▸ HOW TO COMPLETE THIS TASK
Copy the lines from the one containing "resources, smart notes, and" to the one containing "10th Past Papers", swapping "Class Notes" for "Study Notes" and leaving everything else unchanged.
*** Opening PROVIDED DATA ***
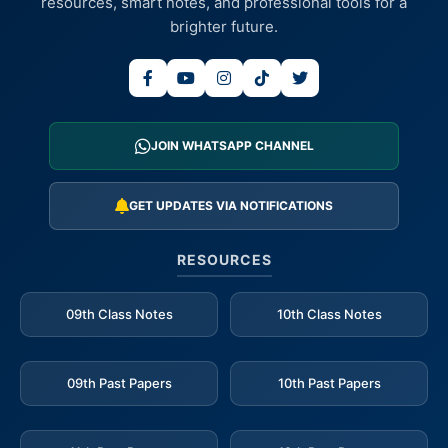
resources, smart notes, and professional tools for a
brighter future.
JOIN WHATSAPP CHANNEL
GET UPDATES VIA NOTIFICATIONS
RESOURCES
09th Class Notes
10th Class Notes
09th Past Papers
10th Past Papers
*** Closing PROVIDED DATA ***
*** Opening PROVIDED DATA ***
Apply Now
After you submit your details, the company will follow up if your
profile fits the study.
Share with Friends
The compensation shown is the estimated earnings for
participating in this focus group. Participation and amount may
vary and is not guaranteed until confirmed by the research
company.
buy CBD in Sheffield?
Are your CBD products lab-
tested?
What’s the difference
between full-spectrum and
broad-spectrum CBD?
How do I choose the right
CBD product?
*** Closing PROVIDED DATA ***
▸ RESULT
resources, smart notes, and professional tools for a
brighter future.
JOIN WHATSAPP CHANNEL
GET UPDATES VIA NOTIFICATIONS
RESOURCES
09th Study Notes
10th Study Notes
09th Past Papers
10th Past Papers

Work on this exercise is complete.